### TASK
From the data, return each line holding the word "wagrain".

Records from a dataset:
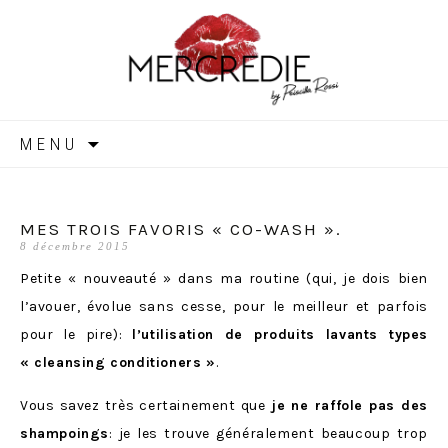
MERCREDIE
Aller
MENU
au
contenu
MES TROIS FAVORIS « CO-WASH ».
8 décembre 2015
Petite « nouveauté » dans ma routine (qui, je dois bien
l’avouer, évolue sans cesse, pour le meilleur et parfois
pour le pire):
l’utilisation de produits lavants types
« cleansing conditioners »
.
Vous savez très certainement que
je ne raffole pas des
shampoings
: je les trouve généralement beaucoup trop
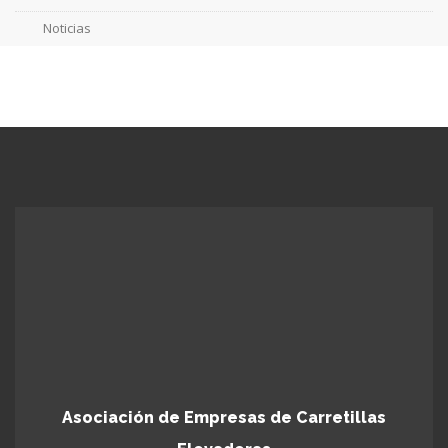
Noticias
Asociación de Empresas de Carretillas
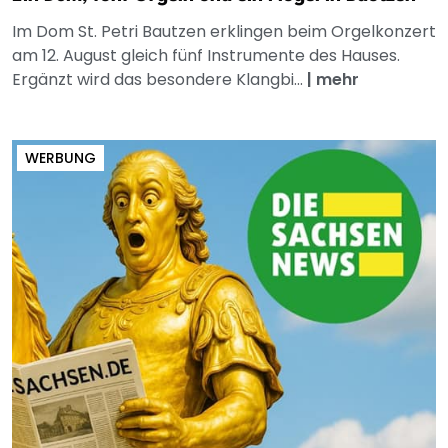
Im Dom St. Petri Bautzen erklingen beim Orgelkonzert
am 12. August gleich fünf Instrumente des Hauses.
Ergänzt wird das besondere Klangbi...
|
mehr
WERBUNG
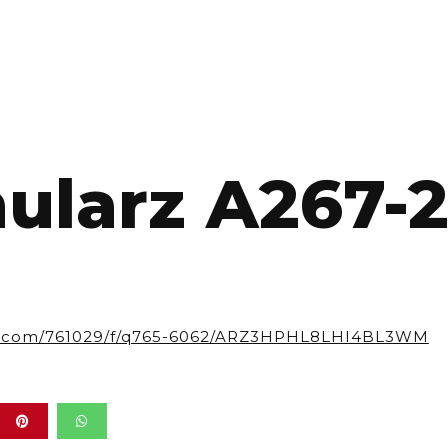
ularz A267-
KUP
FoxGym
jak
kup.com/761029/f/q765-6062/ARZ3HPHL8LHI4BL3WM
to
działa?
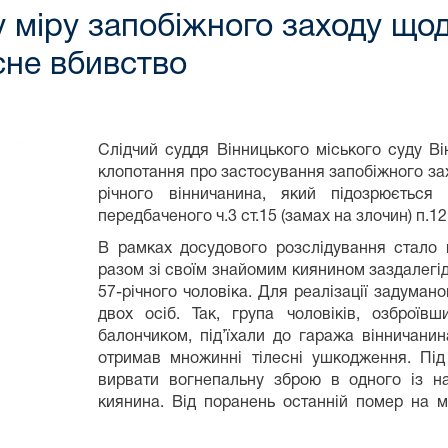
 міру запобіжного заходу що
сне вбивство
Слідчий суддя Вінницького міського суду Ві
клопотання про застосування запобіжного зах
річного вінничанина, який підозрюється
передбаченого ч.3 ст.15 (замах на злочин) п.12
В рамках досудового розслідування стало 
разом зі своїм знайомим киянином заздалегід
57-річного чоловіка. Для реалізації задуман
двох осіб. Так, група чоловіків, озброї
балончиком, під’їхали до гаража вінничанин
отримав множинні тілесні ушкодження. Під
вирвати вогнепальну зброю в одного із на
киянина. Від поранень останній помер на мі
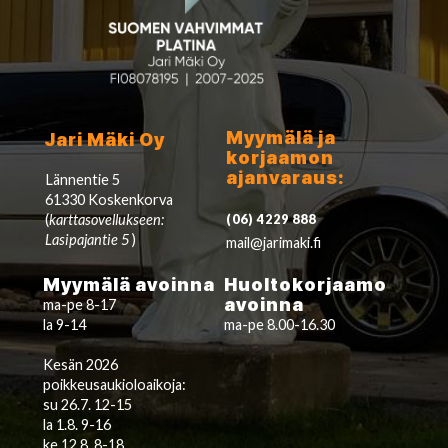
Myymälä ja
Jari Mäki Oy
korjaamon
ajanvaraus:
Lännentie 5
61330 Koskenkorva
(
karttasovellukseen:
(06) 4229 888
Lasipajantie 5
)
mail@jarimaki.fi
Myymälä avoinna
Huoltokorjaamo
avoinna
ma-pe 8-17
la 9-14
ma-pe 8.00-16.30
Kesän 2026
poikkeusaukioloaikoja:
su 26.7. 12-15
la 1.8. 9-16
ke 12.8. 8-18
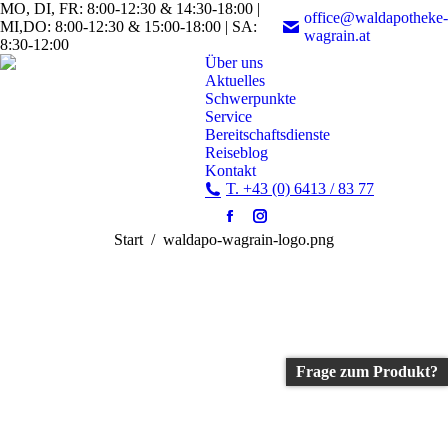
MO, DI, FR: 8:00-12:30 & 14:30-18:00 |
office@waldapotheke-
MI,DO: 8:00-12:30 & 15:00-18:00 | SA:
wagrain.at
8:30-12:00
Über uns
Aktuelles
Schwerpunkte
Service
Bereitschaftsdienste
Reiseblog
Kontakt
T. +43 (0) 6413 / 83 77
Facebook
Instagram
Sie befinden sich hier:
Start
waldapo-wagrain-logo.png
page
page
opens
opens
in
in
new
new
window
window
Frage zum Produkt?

### ANSWER SPACE
wagrain.at
waldapo-wagrain-logo.png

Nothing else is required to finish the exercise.